“Dengar dan camkanlah: bukan yang masuk ke dalam mulut yang menajiskan orang, melainkan yang keluar dari mulut, itulah yang menajiskan orang.”
(Matius 15:11)
Ada seorang kawan yang kutanya saat aku membawakan materi pengajaran dulu, kenapa kamu bangga jadi Katolik? Jawabnya, “Karena kita boleh makan babi!” Seantero ruangan pun tertawa-terbahak seolah mengiyakannya.
Adakah ‘hak istimewa’ untuk makan babi itu patut dibanggakan dan menjadi alasan untuk tetap setia jadi seorang Katolik? Selagi masih mampu mencari alasan lain, aku tak sudi menggadaikan iman Katolikku setara dengan seekor ataupun sekerat daging babi!
Ijin untuk makan apapun termasuk babi memang diberikan Yesus sesuai dengan yang Ia ucapkan dan ditulis Matius dalam Kabar Baik hari ini, tapi bukankah tak semua hak itu harus dan mutlak digunakan sebagaimana tak semua kehendak kita harus diluluskan?

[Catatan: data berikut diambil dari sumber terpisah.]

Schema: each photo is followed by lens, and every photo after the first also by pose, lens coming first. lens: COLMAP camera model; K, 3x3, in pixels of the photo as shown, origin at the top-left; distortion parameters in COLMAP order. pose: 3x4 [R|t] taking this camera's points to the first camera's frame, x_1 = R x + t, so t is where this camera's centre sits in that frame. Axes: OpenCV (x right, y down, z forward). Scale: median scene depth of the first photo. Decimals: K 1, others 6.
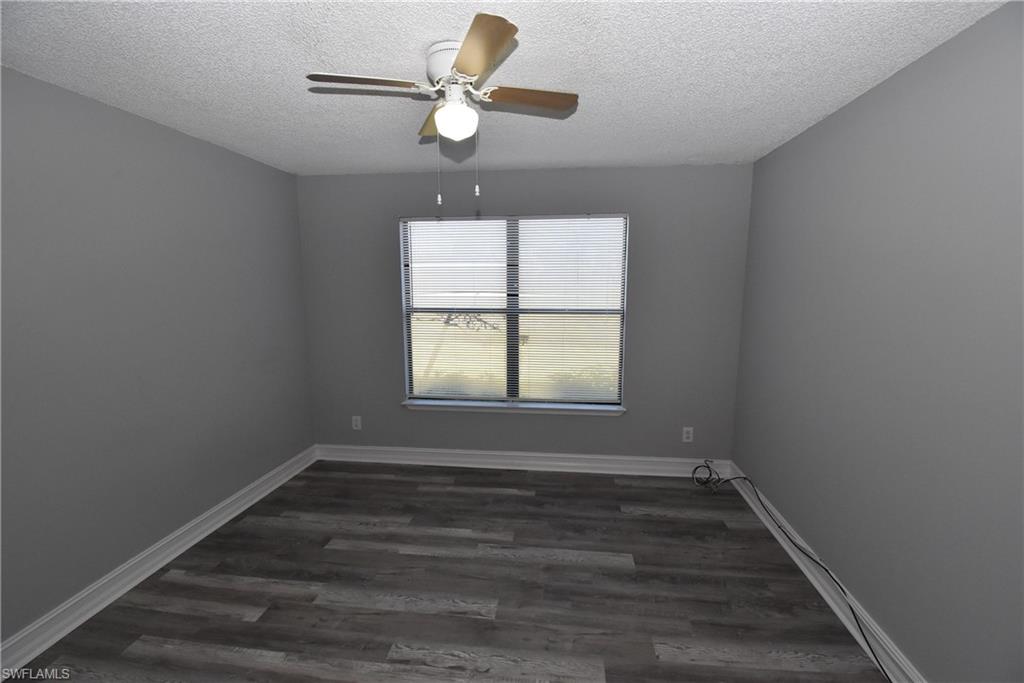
lens RADIAL K [[450.3, 0, 513.0], [0, 450.3, 344.2], [0, 0, 1]] dist [0.020930, -0.026134]
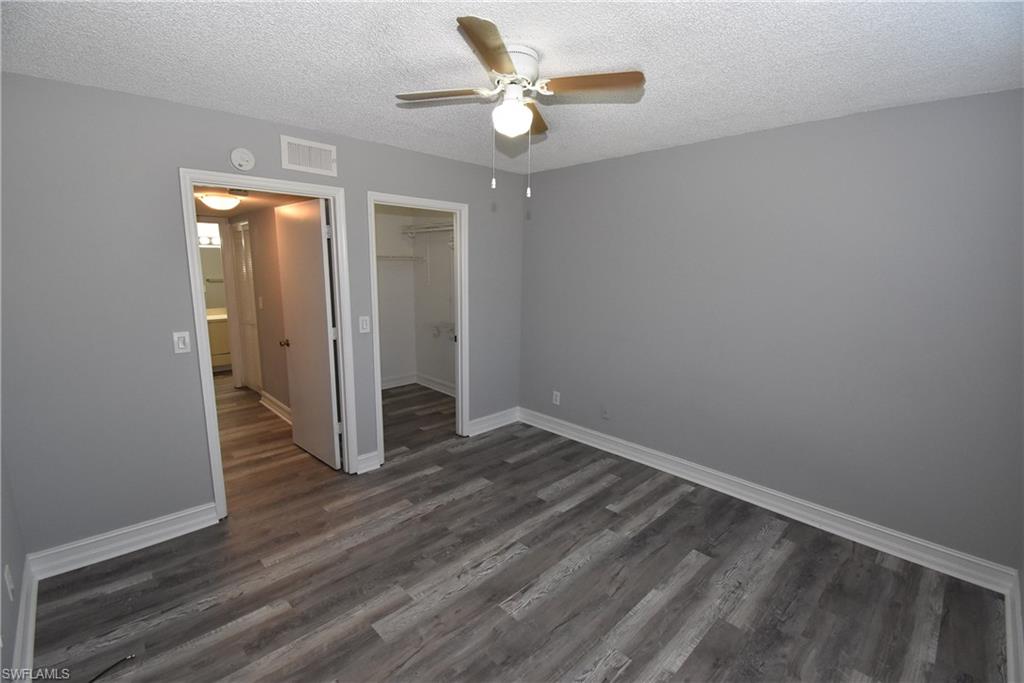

Mari memandang konteks ‘makan babi’ ini dalam ajaran St Ignatius dari Loyola tentang bagaimana kita melakukan segala hal dalam hidup dengan berpatokan sejauh makan perbuatan itu memuliakan Allah.
Makan babi itu memuliakan Allah, Don! Kita bangga punya Allah yang tak membuat kita berpikir mana yang haram dan mana yang tidak untuk dimakan!
Betul! Tapi mau seberapa banyak? Terlalu banyak makan babi tapi lantas membuat kita jatuh sakit dan terpaksa harus meninggalkan pekerjaan dan menanggalkan pelayanan, bukankah itu justru tidak produktif dalam rangka memuliakan Allah melalui diri kita sendiri?
Dan tahukah kalian, makan makanan babi di depan orang-orang yang mengharamkannya, apalagi dengan tujuan ‘sok bangga’ ataupun pamer mentang-mentang boleh makan babi pun bukan sesuatu yang memuliakan Allah?
Ada catatan menarik dari Santo Paulus dalam suratnya yang pertama kepada umat Allah di Korintus. Begini isinya, “Karena itu apabila makanan menjadi batu sandungan bagi saudaraku, aku untuk selama-lamanya tidak akan mau makan daging lagi, supaya aku jangan menjadi batu sandungan bagi saudaraku.” (1Kor 8:13)
Dalam bahasa sehari-hari, tulisan Santo Paulus itu barangkali bisa dibaca sebagai, untuk apa pamer bahwa kita boleh makan babi kalau hal itu hanya membuat orang lain sakit hati? Dimana konsep memuliakan Allah dapat diletakkan dalam konteks tersebut?
Jadi, jangan bangga sebagai orang Katolik hanya karena boleh makan babi! Banggalah karena kita memiliki Tuhan yang mengijinkan untuk makan apapun tapi sekaligus juga adalah Tuhan yang mengajarkan kita melalui pengorbananNya di atas kayu salib untuk menyerahkan kehendak bebas dalam menggunakan hak bagi kemuliaan namaNya yang lebih besar!
Duh, tiba-tiba kangen masakan B2 kecap dan B2 panggang di Rumah Makan Tapian Nauli di Condong Catur, Jogja milik keluarga almarhum Bang Ucok! Semoga kamu berbahagia di surga, Bang!